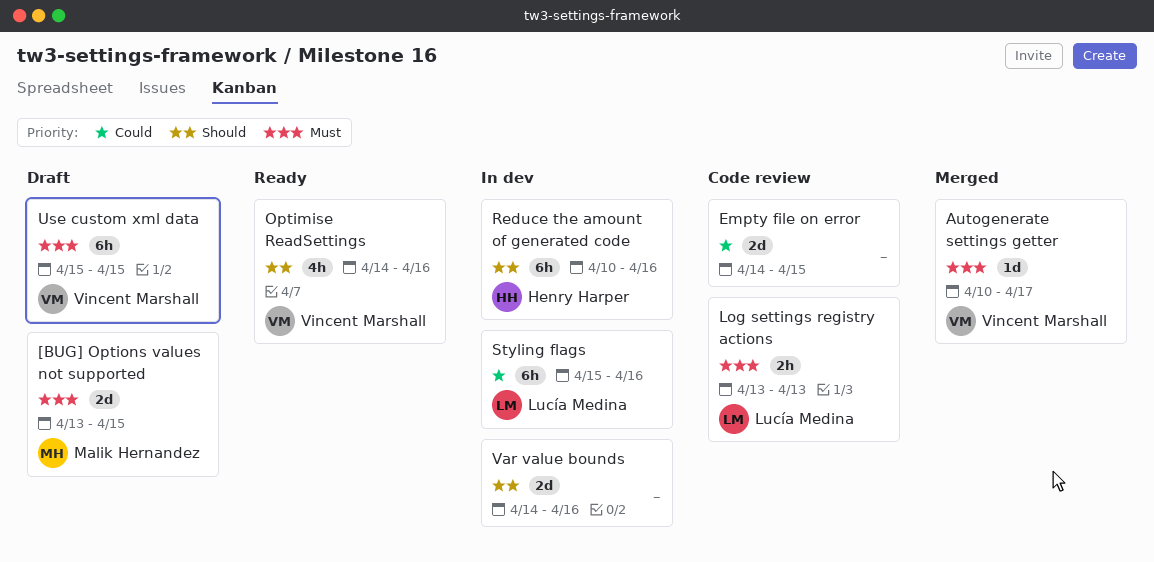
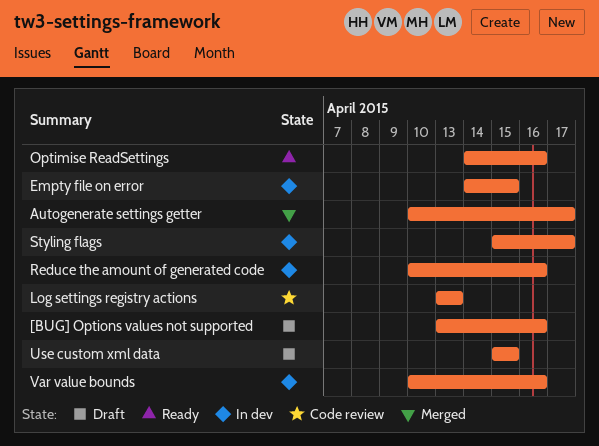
[BUG] Options values not supported, due: Apr 15 -> Apr 16
Empty file on error, status: Code review -> In dev
Styling flags, due: Apr 16 -> Apr 17
Var value bounds, start: Apr 14 -> Apr 10

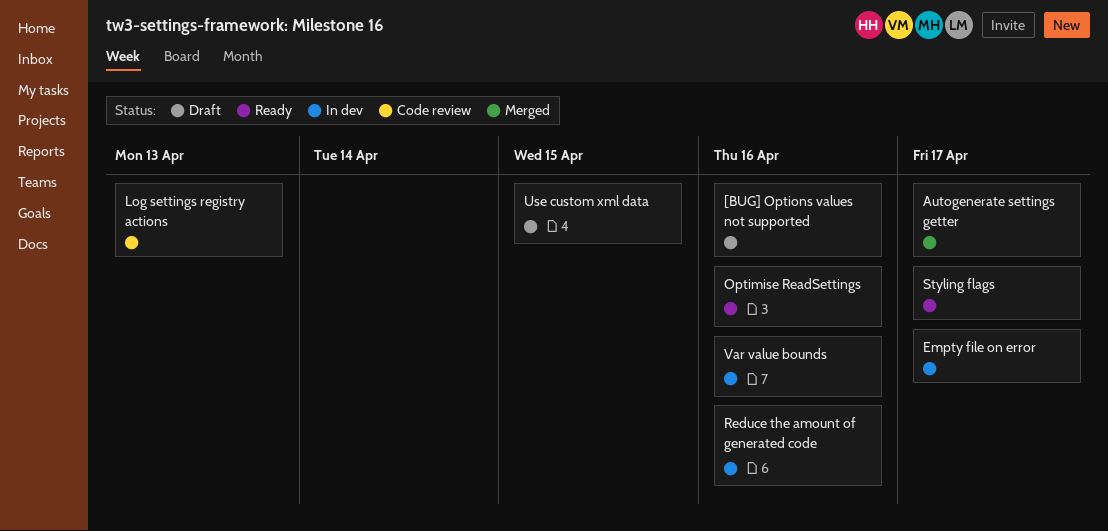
Empty file on error, due: Apr 15 -> Apr 17
Styling flags, status: In dev -> Ready

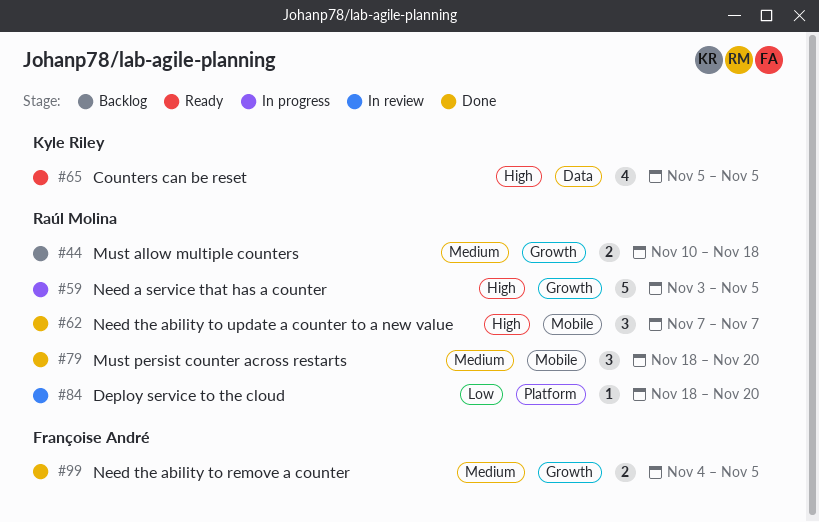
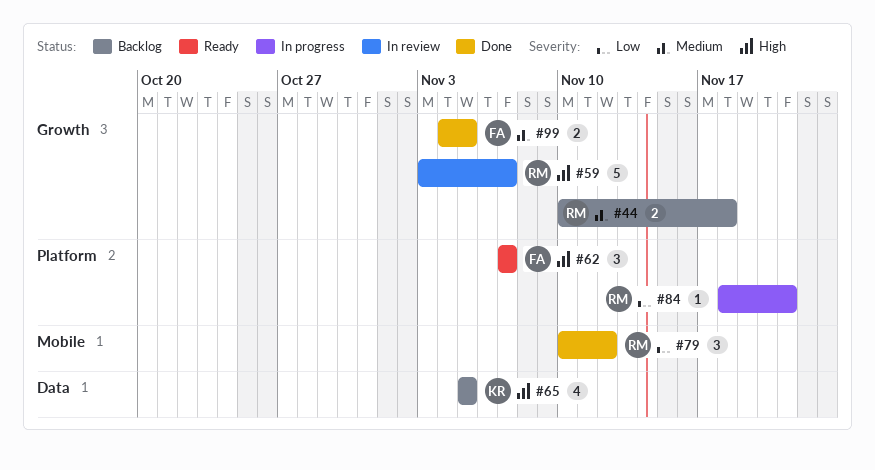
#59, status: In progress -> In review
#59, due: Nov 5 -> Nov 7
#62, status: Done -> Ready
#62, owner: Raúl Molina -> Françoise André
#62, label: Mobile -> Platform
#65, status: Ready -> Backlog
#79, priority: Medium -> Low
#79, start: Nov 18 -> Nov 10
#79, due: Nov 20 -> Nov 12
#84, status: In review -> In progress
#84, due: Nov 20 -> Nov 21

▬▬▬

Problem => Reproduce the lines above starting at the one with "Empty file on error, status: Code" and ending at the one with "#59, due: Nov 5 -> Nov 7", both included, exactly and with no pictures.

Answer below =>
Empty file on error, status: Code review -> In dev
Styling flags, due: Apr 16 -> Apr 17
Var value bounds, start: Apr 14 -> Apr 10

Empty file on error, due: Apr 15 -> Apr 17
Styling flags, status: In dev -> Ready

#59, status: In progress -> In review
#59, due: Nov 5 -> Nov 7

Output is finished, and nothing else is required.